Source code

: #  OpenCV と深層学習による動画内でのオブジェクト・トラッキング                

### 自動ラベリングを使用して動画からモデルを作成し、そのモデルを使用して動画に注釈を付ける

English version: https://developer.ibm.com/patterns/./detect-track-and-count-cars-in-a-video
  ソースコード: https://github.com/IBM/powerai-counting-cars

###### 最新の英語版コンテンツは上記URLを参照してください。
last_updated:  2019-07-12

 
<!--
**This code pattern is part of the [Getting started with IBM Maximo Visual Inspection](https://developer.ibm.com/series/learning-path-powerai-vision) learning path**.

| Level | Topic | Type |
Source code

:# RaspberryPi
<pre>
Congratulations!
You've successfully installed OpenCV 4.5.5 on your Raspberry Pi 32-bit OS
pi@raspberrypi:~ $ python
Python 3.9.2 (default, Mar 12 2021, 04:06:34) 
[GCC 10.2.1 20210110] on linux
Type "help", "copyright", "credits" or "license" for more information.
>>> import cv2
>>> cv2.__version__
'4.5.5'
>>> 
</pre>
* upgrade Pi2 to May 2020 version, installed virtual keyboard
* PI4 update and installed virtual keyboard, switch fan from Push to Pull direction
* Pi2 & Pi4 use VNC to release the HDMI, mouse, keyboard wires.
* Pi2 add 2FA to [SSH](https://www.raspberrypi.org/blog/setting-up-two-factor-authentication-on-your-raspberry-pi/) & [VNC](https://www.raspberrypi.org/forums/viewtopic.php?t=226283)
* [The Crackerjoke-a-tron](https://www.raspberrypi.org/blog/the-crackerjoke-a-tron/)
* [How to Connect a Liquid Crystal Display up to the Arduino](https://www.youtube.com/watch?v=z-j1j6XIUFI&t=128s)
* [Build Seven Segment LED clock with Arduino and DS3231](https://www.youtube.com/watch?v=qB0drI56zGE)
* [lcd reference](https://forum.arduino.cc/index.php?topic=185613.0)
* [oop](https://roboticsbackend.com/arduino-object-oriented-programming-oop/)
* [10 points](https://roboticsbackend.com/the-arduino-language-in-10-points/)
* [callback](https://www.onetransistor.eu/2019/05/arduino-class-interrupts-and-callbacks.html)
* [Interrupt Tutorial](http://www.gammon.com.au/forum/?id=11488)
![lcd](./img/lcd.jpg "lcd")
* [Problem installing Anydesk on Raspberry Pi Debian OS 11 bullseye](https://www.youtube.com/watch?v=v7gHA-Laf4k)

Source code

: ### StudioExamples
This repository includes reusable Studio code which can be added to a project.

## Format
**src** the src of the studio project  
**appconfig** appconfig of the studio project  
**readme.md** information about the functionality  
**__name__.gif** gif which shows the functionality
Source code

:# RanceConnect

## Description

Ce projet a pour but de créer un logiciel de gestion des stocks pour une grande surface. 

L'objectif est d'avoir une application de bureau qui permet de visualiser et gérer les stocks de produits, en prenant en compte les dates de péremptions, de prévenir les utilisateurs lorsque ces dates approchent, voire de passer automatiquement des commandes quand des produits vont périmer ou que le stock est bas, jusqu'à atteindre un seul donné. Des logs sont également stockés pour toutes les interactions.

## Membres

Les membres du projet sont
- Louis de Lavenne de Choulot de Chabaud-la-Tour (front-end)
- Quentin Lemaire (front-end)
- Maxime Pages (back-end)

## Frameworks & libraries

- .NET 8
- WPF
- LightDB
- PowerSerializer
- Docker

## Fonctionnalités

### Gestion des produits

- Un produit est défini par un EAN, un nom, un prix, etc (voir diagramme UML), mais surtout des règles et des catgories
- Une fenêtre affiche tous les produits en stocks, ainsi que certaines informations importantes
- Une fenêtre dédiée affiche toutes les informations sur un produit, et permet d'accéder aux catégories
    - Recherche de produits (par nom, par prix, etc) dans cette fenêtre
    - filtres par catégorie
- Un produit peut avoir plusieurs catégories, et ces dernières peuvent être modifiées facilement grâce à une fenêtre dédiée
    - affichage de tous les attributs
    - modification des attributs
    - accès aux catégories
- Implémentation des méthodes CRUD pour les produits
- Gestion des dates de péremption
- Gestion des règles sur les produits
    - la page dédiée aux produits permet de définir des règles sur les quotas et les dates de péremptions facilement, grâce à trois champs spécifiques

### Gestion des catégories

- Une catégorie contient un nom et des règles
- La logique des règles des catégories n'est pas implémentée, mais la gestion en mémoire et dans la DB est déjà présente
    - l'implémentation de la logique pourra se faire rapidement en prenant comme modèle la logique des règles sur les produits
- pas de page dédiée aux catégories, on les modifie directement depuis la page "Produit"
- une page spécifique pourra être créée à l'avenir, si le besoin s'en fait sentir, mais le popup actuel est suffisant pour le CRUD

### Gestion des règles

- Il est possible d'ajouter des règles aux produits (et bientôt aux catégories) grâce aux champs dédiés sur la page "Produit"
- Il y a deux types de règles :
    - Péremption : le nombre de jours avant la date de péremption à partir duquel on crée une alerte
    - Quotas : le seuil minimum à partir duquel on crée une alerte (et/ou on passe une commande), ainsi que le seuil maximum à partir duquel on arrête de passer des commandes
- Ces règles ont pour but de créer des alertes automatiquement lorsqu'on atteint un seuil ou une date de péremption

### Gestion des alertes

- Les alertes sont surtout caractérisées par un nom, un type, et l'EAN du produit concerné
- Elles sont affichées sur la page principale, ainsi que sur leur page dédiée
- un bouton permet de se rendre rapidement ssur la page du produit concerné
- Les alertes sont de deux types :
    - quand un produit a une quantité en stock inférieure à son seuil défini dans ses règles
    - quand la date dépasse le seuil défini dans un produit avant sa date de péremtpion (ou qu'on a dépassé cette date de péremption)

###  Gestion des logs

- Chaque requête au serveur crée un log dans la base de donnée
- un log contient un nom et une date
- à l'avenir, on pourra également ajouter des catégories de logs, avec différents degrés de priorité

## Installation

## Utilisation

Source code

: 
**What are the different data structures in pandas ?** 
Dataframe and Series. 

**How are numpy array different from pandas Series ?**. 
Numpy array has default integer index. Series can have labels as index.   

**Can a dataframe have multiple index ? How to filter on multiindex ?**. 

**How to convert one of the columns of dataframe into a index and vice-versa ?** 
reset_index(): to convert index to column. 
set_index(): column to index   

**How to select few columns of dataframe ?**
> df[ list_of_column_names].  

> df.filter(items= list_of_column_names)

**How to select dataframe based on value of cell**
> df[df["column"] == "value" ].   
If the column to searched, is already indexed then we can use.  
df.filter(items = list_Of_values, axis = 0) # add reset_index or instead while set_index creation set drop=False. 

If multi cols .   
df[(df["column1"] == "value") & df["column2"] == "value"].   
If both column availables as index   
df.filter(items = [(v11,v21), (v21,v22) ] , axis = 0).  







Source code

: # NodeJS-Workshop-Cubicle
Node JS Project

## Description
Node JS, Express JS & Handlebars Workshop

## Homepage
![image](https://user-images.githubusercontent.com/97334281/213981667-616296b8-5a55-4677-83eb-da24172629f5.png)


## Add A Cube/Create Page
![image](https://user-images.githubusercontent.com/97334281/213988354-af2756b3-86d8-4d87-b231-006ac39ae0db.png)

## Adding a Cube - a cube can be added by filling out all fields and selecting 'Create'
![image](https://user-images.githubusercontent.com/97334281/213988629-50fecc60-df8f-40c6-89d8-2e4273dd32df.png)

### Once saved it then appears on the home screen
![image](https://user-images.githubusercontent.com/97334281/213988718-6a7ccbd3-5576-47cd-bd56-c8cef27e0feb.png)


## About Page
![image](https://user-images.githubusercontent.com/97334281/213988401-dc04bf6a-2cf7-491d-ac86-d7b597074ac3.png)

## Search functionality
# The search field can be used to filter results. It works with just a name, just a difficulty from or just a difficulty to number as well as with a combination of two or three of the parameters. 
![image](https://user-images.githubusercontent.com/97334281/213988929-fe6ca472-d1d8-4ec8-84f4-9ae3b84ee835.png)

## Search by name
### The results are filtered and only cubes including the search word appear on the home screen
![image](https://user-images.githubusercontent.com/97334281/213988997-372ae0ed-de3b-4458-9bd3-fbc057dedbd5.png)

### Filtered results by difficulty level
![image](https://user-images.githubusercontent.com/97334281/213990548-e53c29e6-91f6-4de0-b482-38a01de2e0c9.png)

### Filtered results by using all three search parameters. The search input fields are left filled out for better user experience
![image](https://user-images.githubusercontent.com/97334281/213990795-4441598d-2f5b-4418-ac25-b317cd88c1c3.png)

****************************************

In the listing above, find the line with "mouse, keyboard wires." and the line with "Pi2 add 2FA", then print exactly those two lines and every line between them, and nothing more.

EXPECTED ANSWER
* Pi2 & Pi4 use VNC to release the HDMI, mouse, keyboard wires.
* Pi2 add 2FA to [SSH](https://www.raspberrypi.org/blog/setting-up-two-factor-authentication-on-your-raspberry-pi/) & [VNC](https://www.raspberrypi.org/forums/viewtopic.php?t=226283)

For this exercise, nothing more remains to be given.